1975 United States gubernatorial elections

4 governorships 3 states; 1 territory
|  | Majority party | Minority party |
| Party | Democratic | Republican |
| Seats before | 36 | 13 |
| Seats after | 36 | 13 |
| Seat change | Steady | Steady |
| Seats up | 3 | 0 |
| Seats won | 3 | 0 |
- Democratic hold

= 1975 United States gubernatorial elections =

United States gubernatorial elections were held in three states and one territory, on November 1, 1975, in Louisiana, and three days later in Kentucky and Mississippi. No governorships changed hands in these elections, as all three southern states remained under Democratic control.

==Election results==

| State | Incumbent | Party | First elected | Result | Candidates |
|---|---|---|---|---|---|
| Kentucky | Julian Carroll | Democratic | 1974 | Incumbent elected to full term. | Julian Carroll (Democratic) 62.84%; Bob Gable (Republican) 37.16%; |
| Louisiana | Edwin Edwards | Democratic | 1972 | Incumbent re-elected. | Edwin Edwards (Democratic) 62.35%; Robert G. Jones (Democratic) 24.29%; Wade O. Martin Jr. (Democratic) 12.17%; Ken Lewis (Democratic) 0.44%; |
| Mississippi | Bill Waller | Democratic | 1971 | Incumbent term-limited. New governor elected. Democratic hold. | Cliff Finch (Democratic) 52.19%; Gil Carmichael (Republican) 45.14%; Henry Kirksey (Independent) 2.67%; |

== Close states ==

States where the margin of victory was under 10%:
1. Mississippi, 7.05%

==Kentucky==

The 1975 Kentucky gubernatorial election was held on November 4, 1975. Incumbent Democrat Julian Carroll defeated Republican nominee Robert E. Gable with 62.84% of the vote.

==Louisiana==

The 1975 Louisiana gubernatorial election resulted in the re-election of Edwin Edwards to his second term as governor of Louisiana. This was the last time that a Democrat was re-elected to a second consecutive term as governor of Louisiana until 2019, 44 years later, when John Bel Edwards (no relation) won re-election.

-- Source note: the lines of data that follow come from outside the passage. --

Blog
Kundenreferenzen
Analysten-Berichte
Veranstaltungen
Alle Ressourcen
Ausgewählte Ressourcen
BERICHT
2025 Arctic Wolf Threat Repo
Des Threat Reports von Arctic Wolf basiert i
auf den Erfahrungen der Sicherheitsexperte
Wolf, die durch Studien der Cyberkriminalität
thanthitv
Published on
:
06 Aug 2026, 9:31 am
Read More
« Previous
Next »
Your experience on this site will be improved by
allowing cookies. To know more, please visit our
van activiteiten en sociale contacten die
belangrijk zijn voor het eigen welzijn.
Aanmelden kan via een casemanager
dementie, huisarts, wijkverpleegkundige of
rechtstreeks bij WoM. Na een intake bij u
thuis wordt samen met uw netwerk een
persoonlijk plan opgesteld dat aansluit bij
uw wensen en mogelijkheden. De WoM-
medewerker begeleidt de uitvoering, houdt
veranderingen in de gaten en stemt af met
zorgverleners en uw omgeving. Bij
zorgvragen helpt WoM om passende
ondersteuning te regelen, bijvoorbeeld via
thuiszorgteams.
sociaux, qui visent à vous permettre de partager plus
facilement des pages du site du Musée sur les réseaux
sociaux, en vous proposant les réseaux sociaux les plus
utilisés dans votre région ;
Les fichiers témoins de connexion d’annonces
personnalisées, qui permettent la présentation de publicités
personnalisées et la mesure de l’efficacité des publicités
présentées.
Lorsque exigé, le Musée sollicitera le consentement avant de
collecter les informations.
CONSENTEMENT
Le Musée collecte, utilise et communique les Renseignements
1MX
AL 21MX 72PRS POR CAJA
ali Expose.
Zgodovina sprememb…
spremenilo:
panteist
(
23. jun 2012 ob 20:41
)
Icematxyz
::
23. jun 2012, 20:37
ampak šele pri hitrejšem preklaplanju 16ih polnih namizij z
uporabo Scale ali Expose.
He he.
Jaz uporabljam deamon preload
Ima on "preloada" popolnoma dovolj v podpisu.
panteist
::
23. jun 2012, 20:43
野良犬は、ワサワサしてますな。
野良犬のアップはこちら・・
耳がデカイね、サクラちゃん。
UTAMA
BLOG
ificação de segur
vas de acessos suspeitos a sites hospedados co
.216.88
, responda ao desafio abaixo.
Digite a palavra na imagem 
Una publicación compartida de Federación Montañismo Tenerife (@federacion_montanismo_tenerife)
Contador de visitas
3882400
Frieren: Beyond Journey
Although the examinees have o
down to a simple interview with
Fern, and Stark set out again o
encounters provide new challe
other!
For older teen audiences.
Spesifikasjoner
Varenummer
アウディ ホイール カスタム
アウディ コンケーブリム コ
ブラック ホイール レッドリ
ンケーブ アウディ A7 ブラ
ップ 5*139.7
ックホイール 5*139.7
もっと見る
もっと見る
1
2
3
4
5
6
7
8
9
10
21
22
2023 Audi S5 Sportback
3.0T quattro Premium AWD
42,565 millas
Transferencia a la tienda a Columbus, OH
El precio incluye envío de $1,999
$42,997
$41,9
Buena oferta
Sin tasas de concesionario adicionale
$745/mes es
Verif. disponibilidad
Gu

This was the last gubernatorial election held before the adoption of the Louisiana primary in 1978.

==Mississippi==

The 1975 Mississippi gubernatorial election took place on November 5, 1975, in order to elect the Governor of Mississippi. Incumbent Democrat Bill Waller was term-limited, and could not run for reelection to a second term.